My earlier years in court – serving initially as a law clerk and later as an associate judge of appeal – gave me a thorough experience of many fields of law, particularly procedural law in commercial litigation. This experience has been helpful in my practice, representing clients in various IP disputes. I have also served as a legal adviser at the Swedish Ministry of Justice. I have represented Sweden in various EU Council working parties, preparing EU IP legislation. I have also been appointed as an expert in several Swedish legislative committees, preparing national legislation on trademark, design and copyright law. My experience from these tasks has given me a greater understanding of how national legislation and EU legislation interact.
You have also been actively involved in several industry associations. In terms of professional development, why is such engagement important for law firm practitioners?
This is important for me as a lawyer because I get to meet people from various industries and learn more about how commercial realities relate to the IP legal framework. It is also rewarding to participate in debates on current issues at industry associations. Further, it is important to be part of a network of professionals working in different fields of law and business.
What are the top qualities that clients should look for when seeking world-class trademark advisers?
A trademark adviser must have in-depth knowledge of trademark law and a clear understanding of how it affects the business of a company or organisation. In addition, clients should look for an adviser with vast experience of various trademark and IP-related issues in an international environment. Further, for many clients it is important that an adviser is available for discussions and provides advice quickly.
What is the key to maximising your chances of success in trademark litigation disputes?
To be successful in trademark litigation, it is of course important to be an expert in trademark legislation and case law. Further, you must be thorough when it comes to finding facts and evidence. While some data and evidence may be available from the client, other evidence may need to be obtained (eg, carrying out market surveys regarding trademark awareness among the relevant public). In preparing a complaint there may also be a need to engage experts to be heard in court (eg, regarding compensation from the defendant for the infringement). These and many other aspects need to be planned as early as possible, by formulating an action plan with the client. In addition, it is important to evaluate how the adverse party is likely to act before the court, including making a prognosis of which facts and evidence the adverse party will rely on.
What trademark challenges are being raised by clients most frequently at the moment and how can these be tackled?

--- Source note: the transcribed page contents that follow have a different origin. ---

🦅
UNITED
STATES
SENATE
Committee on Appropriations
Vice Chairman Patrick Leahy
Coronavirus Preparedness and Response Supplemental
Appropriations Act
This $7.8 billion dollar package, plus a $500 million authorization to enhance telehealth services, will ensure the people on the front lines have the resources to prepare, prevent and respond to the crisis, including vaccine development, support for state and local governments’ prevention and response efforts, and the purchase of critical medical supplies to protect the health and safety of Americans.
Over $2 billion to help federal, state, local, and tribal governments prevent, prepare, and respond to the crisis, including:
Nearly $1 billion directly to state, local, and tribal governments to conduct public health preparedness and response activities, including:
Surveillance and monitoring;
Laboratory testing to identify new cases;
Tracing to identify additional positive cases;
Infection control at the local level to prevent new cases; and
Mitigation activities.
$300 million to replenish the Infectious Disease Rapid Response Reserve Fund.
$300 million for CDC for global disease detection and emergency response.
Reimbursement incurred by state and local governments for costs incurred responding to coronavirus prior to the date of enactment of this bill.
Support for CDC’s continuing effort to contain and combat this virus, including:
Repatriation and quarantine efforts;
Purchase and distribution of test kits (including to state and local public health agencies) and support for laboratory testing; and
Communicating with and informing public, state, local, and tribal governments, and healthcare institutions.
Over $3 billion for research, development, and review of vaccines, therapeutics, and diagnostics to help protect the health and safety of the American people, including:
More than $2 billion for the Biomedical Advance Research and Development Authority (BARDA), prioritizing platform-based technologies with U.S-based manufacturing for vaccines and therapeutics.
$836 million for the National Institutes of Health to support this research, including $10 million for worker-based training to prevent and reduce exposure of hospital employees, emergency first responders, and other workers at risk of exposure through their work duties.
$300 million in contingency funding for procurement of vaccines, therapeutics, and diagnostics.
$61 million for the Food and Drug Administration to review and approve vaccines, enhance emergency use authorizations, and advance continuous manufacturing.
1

Many clients offer their products or services – partly or as a whole – online. This means that they meet many challenges in the online environment, especially when it comes to cross-border IP aspects. In general, our clients focus on how best to create exclusive trademark rights in several countries, while also ensuring that there is the freedom to operate without infringing the trademark rights of other undertakings. In order to implement these steps, we help our clients to set up a strategy, step by step. Further, many clients need advice on how to deal with trademarks in relation to domain names, company names and trade names.